En ce jour de Noël, Maly est partie au cinéma avec sa sœur et je flemmarde tranquillement, en rêvassant un peu. Et je repense au billet d’hier, aux réactions qu’il a provoquées, à ma vie quotidienne après dix années de retraite.
Je suis physiquement en bonne forme, malgré un trop grand nombre de kilos à tirer. La tête fonctionne correctement malgré un ralentissement évident de certaines aptitudes, comme ma vitesse de lecture qui a beaucoup baissé. Je suis un peu plus vite fatigué qu’une dizaine d’années auparavant, mais, au total, je serais sûrement en état, au prix de plus gros efforts, d’avoir une activité professionnelle et, sauf pépin de santé, je ne pense pas changer de rythme avant plusieurs années.
Du coup je me mettais à réfléhir à la question de « l’âge de la retraite », à partir de mon cas personnel, mais en ayant la conviction de n’être ni en bien meilleure forme ni en moins bonne que beaucoup de personnes venant, comme moi, de passer le cap des soixante dix ans.
Si l’âge de la retraite devait être déterminé par l’âge auquel on n’a plus la force de travailler, on pourrait probablement le fixer aux environs de soixante dix ans et ceci n’a rien de bien étonnant puisque, dans notre pays, la durée moyenne de la vie s’est allongée de presque dix ans depuis 1981 où, sous François MITTERRAND, la retraite avait été ramenée à soixante ans. Sur cette base les personnes qui pensent impossible d’assurer des retraites convenables en maintenant l’âge de la retraite aux alentours de soixante ans prônent l’adoption de la fin de l’activité professionnelle vers soixante cinq ou même soixante sept ans. C’est un raisonnement qui peut se comprendre et qui s’exprime par le fait de dire : si on vit dix ans de plus partageons le surplus en travaillant sept ans de plus et en ayant trois ans de retraite de plus.
Mais ce raisonnement, strictement démographique et économique, passe à côté de quelque chose de beaucoup plus important qui fait la suite de mon billet d’hier.
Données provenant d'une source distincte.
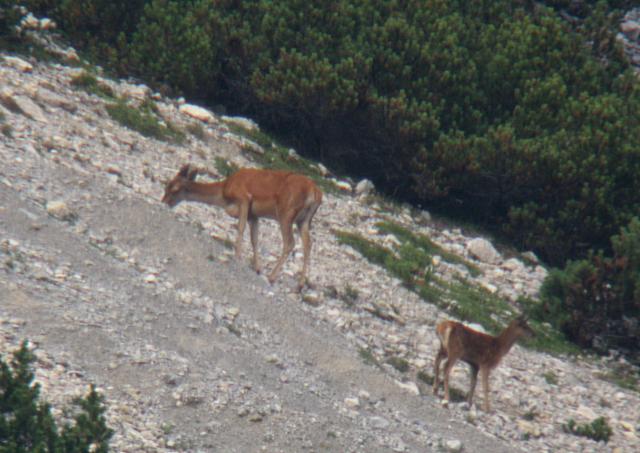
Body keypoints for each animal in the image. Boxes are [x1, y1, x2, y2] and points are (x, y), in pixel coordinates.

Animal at [162, 163, 322, 290]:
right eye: (167, 185)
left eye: (173, 188)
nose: (164, 201)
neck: (224, 193)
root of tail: (315, 192)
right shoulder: (254, 215)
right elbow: (254, 239)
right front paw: (257, 268)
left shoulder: (243, 198)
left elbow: (240, 228)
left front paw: (238, 256)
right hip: (304, 221)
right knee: (308, 244)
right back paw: (299, 285)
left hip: (286, 212)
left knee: (290, 243)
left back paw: (272, 276)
Toute la vie active n’a pas besoin d’être consacrée à gagner de l’argent. Il est sain, pour la société comme pour chaque individu, de donner de son temps au profit des autres sans aucun rapport marchand. Pourquoi pas deux tiers pour assurer la subsistance de sa famille, y compris en finançant la retraite des plus anciens et donc la sienne dans le futur par un bon système de retraite par répartition, et un tiers dédié gratuitement à la vie collective.
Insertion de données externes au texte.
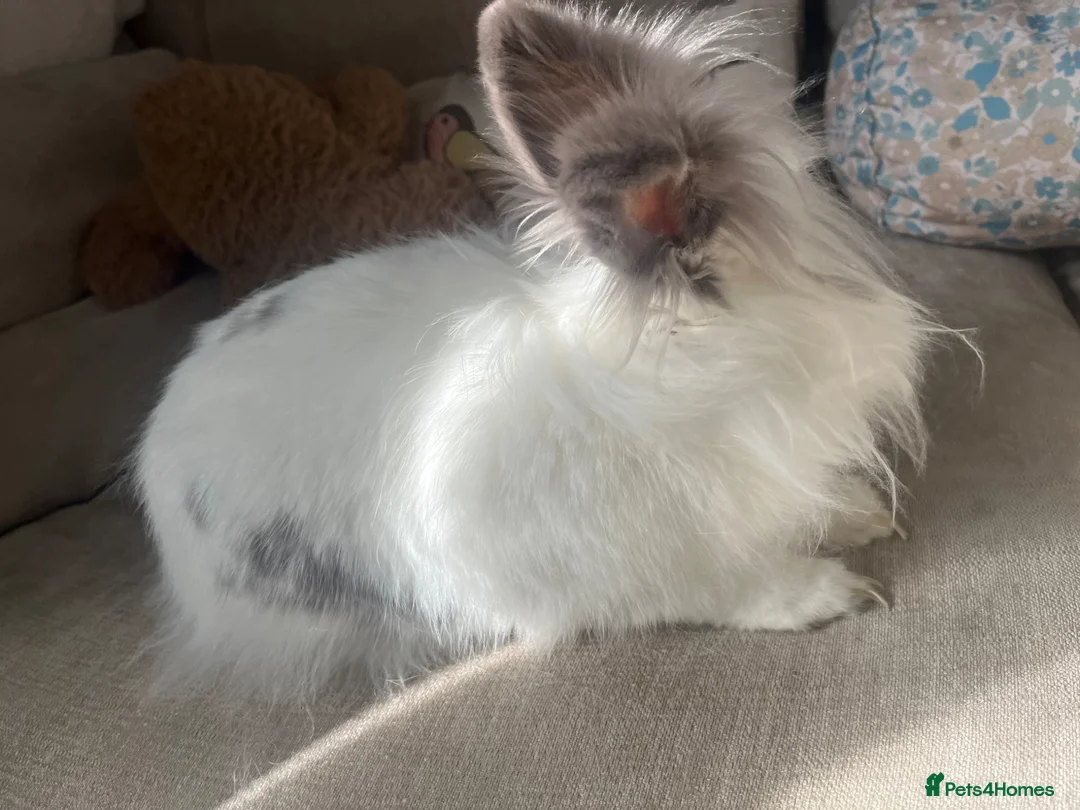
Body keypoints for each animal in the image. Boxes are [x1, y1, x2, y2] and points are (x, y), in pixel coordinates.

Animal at [135, 0, 939, 699]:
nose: (902, 336)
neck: (681, 378)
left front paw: (862, 513)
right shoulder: (625, 572)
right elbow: (728, 586)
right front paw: (830, 593)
L’idéal ça serait, tout au long de la vie de travailler six ans puis de s’arrêter trois ans pour s’investir bénévolement dans le social, les activités culturelles ou sportives. Mais ça semble bien difficile à gérer, tandis qu’en étant en retraite à soixante ans, puis en ayant des activités associatives jusque vers soixante quinze ou quatre vingts ans, on préserve cet équilibre d’un tiers au profit des autres.
Repousser l’âge de la retraite ça n’est pas qu’assurer le financement de celle-ci, c’est aussi faire le choix d’une société du « chacun pour soi ».